Consignes et exercices -
1 – Répondez aux questions suivantes à partir de l'extrait sur le réel et l'idéal.
(a) Dans la science, qu'est-ce que le réel seul ?
(b) Quel symptôme caractérise les trois hautes vocations humaines ?
(c) Qu'est-ce qui ne peut que se donner ?
2 – Recopiez à l'identique le passage de l'extrait sur le réel et l'idéal qui commence aux mots « Dans la science, le » et qui s'arrête après les mots « domaine des maximes. ».
3 – Dans l'extrait sur le réel et l'idéal, relevez tous les domaines où le réel seul et l'idéal seul sont opposés l'un à l'autre.

Extrait du texte -
╔══

Dans l'art, le réel seul est la servilité de la copie ; l'idéal seul est la
divagation de la chimère.
Dans la science, le réel seul est l'énigme du fait sans la lumière de sa loi ;
l'idéal seul est le fantôme de la conjecture sans sa confirmation par les faits.
Dans la morale, enfin, le réel seul est l'égoïsme de l'intérêt, ou absence de
sanction rationnelle dans le domaine de la volonté ; l'idéal seul est l'utopie,
ou absence de sanction expérimentale dans le domaine des maximes.
De tous côtés, le corps sans l'âme ou l'âme sans le corps, c'est-à-dire négation
de la loi de la vie pour l'être qui, par sa double nature, appartient à la fois
au monde sensible et au monde intelligible, et dont l'œuvre n'est complète et
normale qu'à la condition d'exprimer ces deux ordres de réalités.
S'il est un symptôme qui caractérise ces trois hautes vocations humaines, le
service du bien, du vrai et du beau, s'il est un lien qui trahisse leur commune
divinité d'origine et les élève à la dignité d'un véritable apostolat, c'est le
désintéressement, c'est la gratuité.
Les fonctions de la vie sont si étroitement soudées à celles de l'existence, que
la liberté divine de la vocation est bien obligée de subir la nécessité humaine
de la profession ; aussi les passionnés de la vie s'entendent-ils généralement
fort peu et fort mal aux choses de l'existence; mais, en soi et de leur nature,
toutes les fonctions supérieures de l'homme sont gratuites. Ni l'amour, ni la
science, ni l'art n'ont rien de commun avec une estimation vénale; ce sont les
trois personnes divines de la conscience humaine; on ne vend que ce qui meurt;
ce qui est immortel ne peut que se donner.

╚══

Données fournies -

╔══

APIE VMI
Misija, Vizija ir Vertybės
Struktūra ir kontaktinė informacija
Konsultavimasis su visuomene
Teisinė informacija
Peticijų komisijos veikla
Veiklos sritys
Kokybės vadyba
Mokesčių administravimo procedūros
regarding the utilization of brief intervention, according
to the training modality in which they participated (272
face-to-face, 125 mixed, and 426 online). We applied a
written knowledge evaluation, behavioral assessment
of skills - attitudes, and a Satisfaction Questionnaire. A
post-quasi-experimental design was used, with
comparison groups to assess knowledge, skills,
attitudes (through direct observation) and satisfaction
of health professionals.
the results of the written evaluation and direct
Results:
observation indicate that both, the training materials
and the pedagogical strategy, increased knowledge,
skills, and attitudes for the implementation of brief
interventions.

╚══
╔══

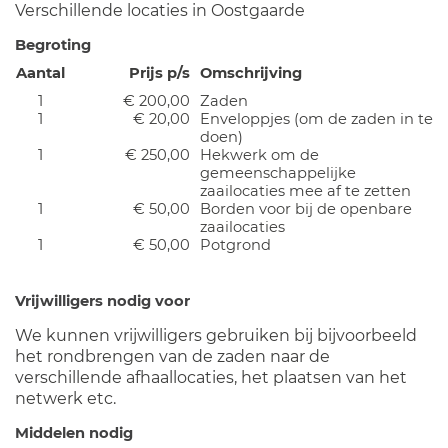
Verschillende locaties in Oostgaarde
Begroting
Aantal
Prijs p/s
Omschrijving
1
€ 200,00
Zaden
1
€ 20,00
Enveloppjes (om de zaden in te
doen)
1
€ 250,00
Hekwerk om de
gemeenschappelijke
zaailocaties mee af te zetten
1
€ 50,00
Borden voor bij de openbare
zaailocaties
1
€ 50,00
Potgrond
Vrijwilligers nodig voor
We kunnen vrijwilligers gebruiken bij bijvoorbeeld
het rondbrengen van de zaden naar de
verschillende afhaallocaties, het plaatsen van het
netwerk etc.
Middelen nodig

╚══
╔══

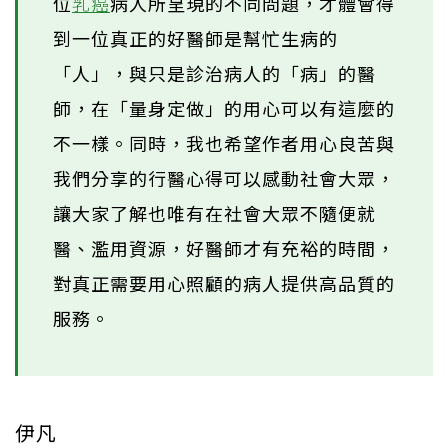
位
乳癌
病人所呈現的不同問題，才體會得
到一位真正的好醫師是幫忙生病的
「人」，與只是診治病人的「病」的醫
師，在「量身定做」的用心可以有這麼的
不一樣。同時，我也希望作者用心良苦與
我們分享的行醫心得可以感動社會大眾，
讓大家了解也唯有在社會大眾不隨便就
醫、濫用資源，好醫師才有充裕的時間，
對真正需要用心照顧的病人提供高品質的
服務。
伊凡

╚══

Réponses rédigées -
1 –
(a) Le réel seul est l'énigme du fait sans la lumière de sa loi.
(b) C'est le désintéressement, c'est-à-dire la gratuité.
(c) Ce qui est immortel ne peut que se donner.

2 –
Dans la science, le réel seul est l'énigme du fait sans la lumière de sa loi ;
l'idéal seul est le fantôme de la conjecture sans sa confirmation par les faits.
Dans la morale, enfin, le réel seul est l'égoïsme de l'intérêt, ou absence de
sanction rationnelle dans le domaine de la volonté ; l'idéal seul est l'utopie,
ou absence de sanction expérimentale dans le domaine des maximes.

3 – L'art, la science, la morale